After-repair value and the repair estimate

After-repair value is the buyer's opinion of what your home sells for once renovated. They pull recent sales of fixed-up homes nearby and land on a number. Then they walk your house, or look at photos, and write a repair figure. Here is the catch: both numbers are theirs, and both move in their favor. A conservative after-repair value plus a padded repair estimate quietly lowers the offer. You rarely see the breakdown. The repair number is also where a second cut happens later, after inspection, when many cash buyers reopen the price.

The hidden costs baked into the discount

The profit margin is not the only thing pulling your number down. A cash buyer prices in holding costs, the months they carry taxes, insurance, and maintenance before reselling. They price in their own selling costs, including commissions when they relist. They price in a risk buffer for surprises behind the walls. Every one of those line items is a guess weighted toward caution, and caution always favors the buyer. Stacked together, they explain why a fast cash offer can sit far below your home's real value even when the house is in solid shape.

Why the offer often drops after you accept

A signed cash offer in Florida is frequently a starting point, not a final price. The standard residential contract gives the buyer an inspection window. During that window, a cash buyer can renegotiate based on what the inspector finds, or simply walk. Sellers who counted on the first number get a lower one days before closing, with little time to restart. This is the part of the process that costs homeowners the most stress. The original figure looked clean. The closing figure did not.

How Cash Flow Deals is different

Cash Flow Deals does not run the investor discount formula against you. We connect Florida homeowners with a real, bank-financed buyer, and the price is locked at signing rather than reopened after inspection. You sell as-is, with no repairs and no agent commission. There is one title transfer handled through Title Guaranty of South Florida, so the deal moves through a single clean closing. Cash Flow Deals is free for sellers; our fee shows up as a separate line on the closing statement, not as money pulled out of your pocket. You see what you get, and the number holds.

What to ask any Florida cash buyer

Before you sign with any cash buyer, ask three questions. First, is this price locked, or can it change after inspection? Second, what is your after-repair value and your repair estimate, in writing? Third, who controls title and closing, and what does it cost me? A buyer using the discount formula will dodge the first, hide the second, and keep control of the third. If you want a straight answer and a price that holds, call Cash Flow Deals at 786-891-9111 and we will walk your numbers with you.

Common questions

What formula do cash buyers use in Florida?

Most use after-repair value minus repairs, minus holding and closing costs, minus their profit. Many cap the offer near 70 percent of after-repair value before deducting repairs, which is why cash offers usually come in below market.
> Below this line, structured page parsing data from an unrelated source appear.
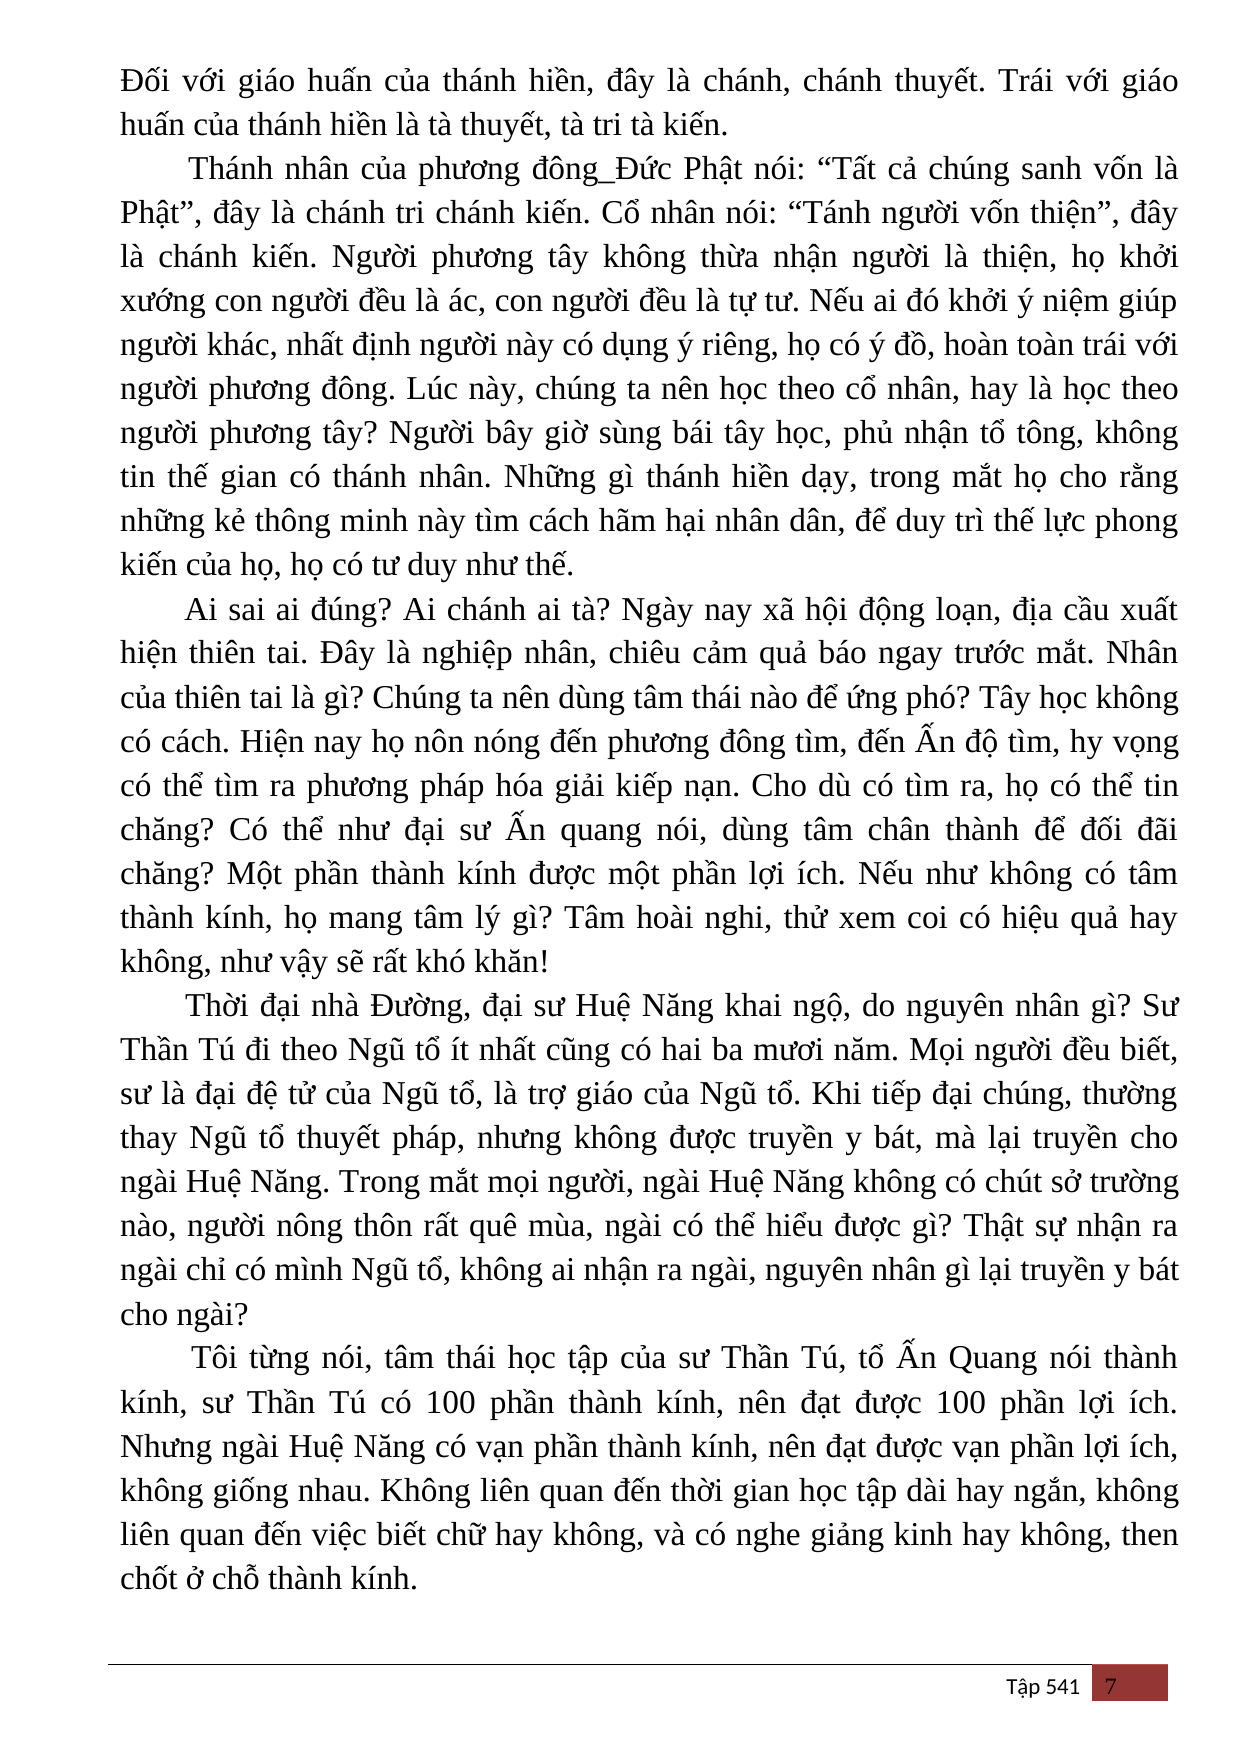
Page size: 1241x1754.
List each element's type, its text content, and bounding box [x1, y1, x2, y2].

text Thời đại nhà Đường, đại sư Huệ Năng khai ngộ, do nguyên nhân gì? Sư Thần Tú đi theo Ngũ tổ ít nhất cũng có hai ba mươi năm. Mọi người đều biết, sư là đại đệ tử của Ngũ tổ, là trợ giáo của Ngũ tổ. Khi tiếp đại chúng, thường thay Ngũ tổ thuyết pháp, nhưng không được truyền y bát, mà lại truyền cho ngài Huệ Năng. Trong mắt mọi người, ngài Huệ Năng không có chút sở trường nào, người nông thôn rất quê mùa, ngài có thể hiểu được gì? Thật sự nhận ra ngài chỉ có mình Ngũ tổ, không ai nhận ra ngài, nguyên nhân gì lại truyền y bát cho ngài? [120, 985, 1180, 1332]
text Tôi từng nói, tâm thái học tập của sư Thần Tú, tổ Ấn Quang nói thành kính, sư Thần Tú có 100 phần thành kính, nên đạt được 100 phần lợi ích. Nhưng ngài Huệ Năng có vạn phần thành kính, nên đạt được vạn phần lợi ích, không giống nhau. Không liên quan đến thời gian học tập dài hay ngắn, không liên quan đến việc biết chữ hay không, và có nghe giảng kinh hay không, then chốt ở chỗ thành kính. [120, 1338, 1180, 1596]
text Thánh nhân của phương đông_Đức Phật nói: “Tất cả chúng sanh vốn là Phật”, đây là chánh tri chánh kiến. Cổ nhân nói: “Tánh người vốn thiện”, đây là chánh kiến. Người phương tây không thừa nhận người là thiện, họ khởi xướng con người đều là ác, con người đều là tự tư. Nếu ai đó khởi ý niệm giúp người khác, nhất định người này có dụng ý riêng, họ có ý đồ, hoàn toàn trái với người phương đông. Lúc này, chúng ta nên học theo cổ nhân, hay là học theo người phương tây? Người bây giờ sùng bái tây học, phủ nhận tổ tông, không tin thế gian có thánh nhân. Những gì thánh hiền dạy, trong mắt họ cho rằng những kẻ thông minh này tìm cách hãm hại nhân dân, để duy trì thế lực phong kiến của họ, họ có tư duy như thế. [120, 148, 1180, 583]
text Ai sai ai đúng? Ai chánh ai tà? Ngày nay xã hội động loạn, địa cầu xuất hiện thiên tai. Đây là nghiệp nhân, chiêu cảm quả báo ngay trước mắt. Nhân của thiên tai là gì? Chúng ta nên dùng tâm thái nào để ứng phó? Tây học không có cách. Hiện nay họ nôn nóng đến phương đông tìm, đến Ấn độ tìm, hy vọng có thể tìm ra phương pháp hóa giải kiếp nạn. Cho dù có tìm ra, họ có thể tin chăng? Có thể như đại sư Ấn quang nói, dùng tâm chân thành để đối đãi chăng? Một phần thành kính được một phần lợi ích. Nếu như không có tâm thành kính, họ mang tâm lý gì? Tâm hoài nghi, thử xem coi có hiệu quả hay không, như vậy sẽ rất khó khăn! [120, 589, 1180, 979]
text Dị là chỉ biến dị, là bỏ ác hướng thiện, bỏ tà theo chánh, tránh cái nhỏ hướng đến cái lớn, bỏ ngụy giữ chân, tất cả những điều này đều gọi là dị hành. Ác là trái với ngũ giới thập thiện, sát đạo dâm vọng tửu là ác; Không sát sanh, không trộm cắp, không tà dâm, không vọng ngữ, không uống rượu là thiện. Đối với giáo huấn của thánh hiền, đây là chánh, chánh thuyết. Trái với giáo huấn của thánh hiền là tà thuyết, tà tri tà kiến. [120, 60, 1180, 142]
Why is a cash offer so much lower than my home's value?

The buyer subtracts repairs, holding costs, resale costs, a risk buffer, and a profit margin. Each one is estimated in their favor. Stacked together, they pull the offer well below what your house would sell for fixed up.
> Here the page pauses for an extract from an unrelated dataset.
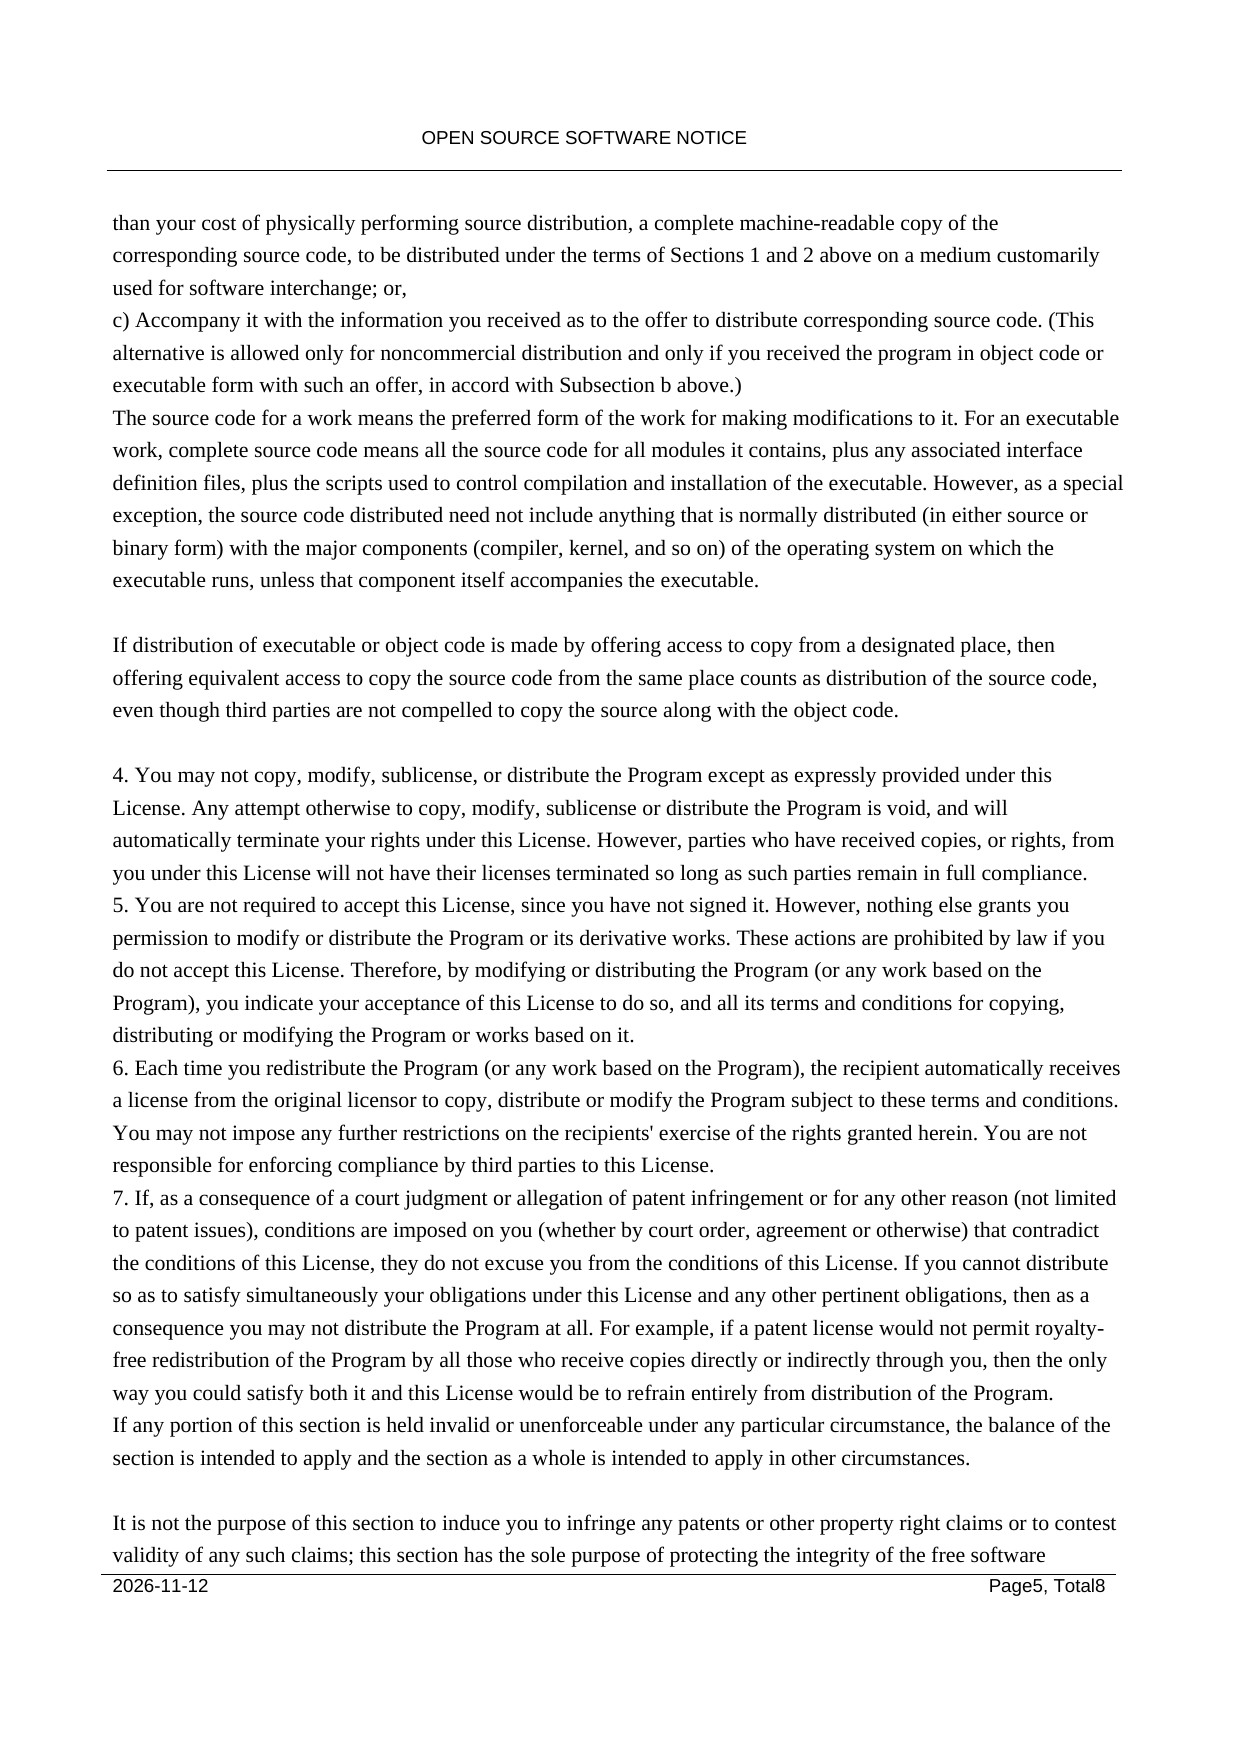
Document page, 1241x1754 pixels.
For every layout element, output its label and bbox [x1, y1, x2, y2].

text [112, 206, 1128, 1571]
Can a cash buyer lower the price after I accept?

Yes. The Florida contract's inspection period lets many cash buyers renegotiate or walk after they have your signature. With Cash Flow Deals, the price is locked at signing instead.

Does Cash Flow Deals charge sellers a fee?

No. Cash Flow Deals is free for sellers. The fee appears as a separate line on the closing statement and is not deducted from your proceeds the way an agent commission would be.

Who handles the closing with Cash Flow Deals?

There is one title transfer handled through Title Guaranty of South Florida. You sell as-is to a real bank-financed buyer, with the price set at signing.